** Opening RECORDED INFORMATION block **

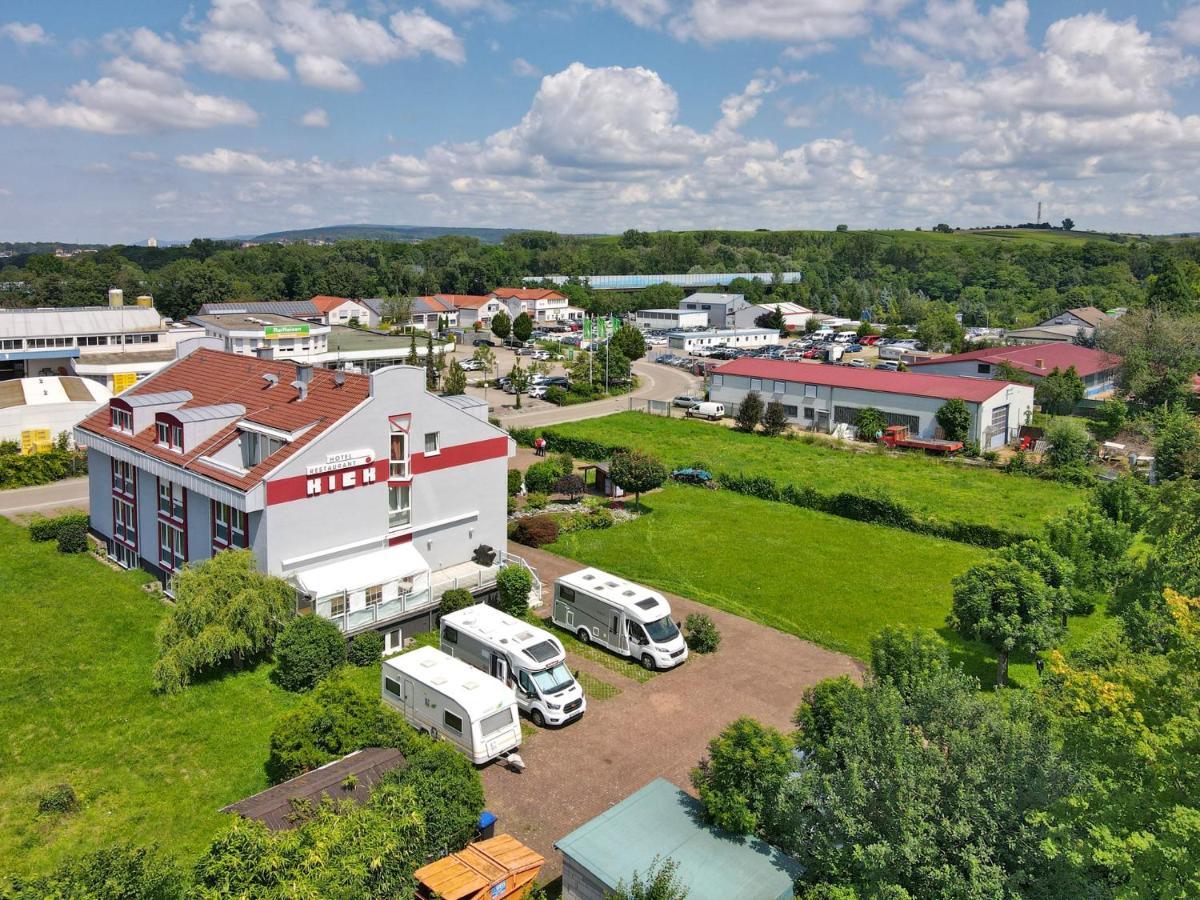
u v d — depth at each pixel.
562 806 22.92
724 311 160.12
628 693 29.27
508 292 168.62
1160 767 15.53
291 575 31.19
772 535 47.50
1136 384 83.19
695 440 73.88
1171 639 21.56
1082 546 34.72
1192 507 28.53
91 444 40.25
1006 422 74.38
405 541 35.09
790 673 31.08
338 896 14.20
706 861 17.94
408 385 34.16
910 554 44.81
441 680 25.38
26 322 79.56
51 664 29.27
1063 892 15.03
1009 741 17.59
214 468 32.84
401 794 17.64
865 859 16.25
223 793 22.62
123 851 14.74
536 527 44.78
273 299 166.62
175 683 27.12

** Closing RECORDED INFORMATION block **

### YOUR ASSIGNMENT
Starting at the line in the records above that contains "508 292 168.62", output every line up to and including the last one, with nothing added.

### ANSWER SPACE
508 292 168.62
1160 767 15.53
291 575 31.19
772 535 47.50
1136 384 83.19
695 440 73.88
1171 639 21.56
1082 546 34.72
1192 507 28.53
91 444 40.25
1006 422 74.38
405 541 35.09
790 673 31.08
338 896 14.20
706 861 17.94
408 385 34.16
910 554 44.81
441 680 25.38
26 322 79.56
51 664 29.27
1063 892 15.03
1009 741 17.59
214 468 32.84
401 794 17.64
865 859 16.25
223 793 22.62
123 851 14.74
536 527 44.78
273 299 166.62
175 683 27.12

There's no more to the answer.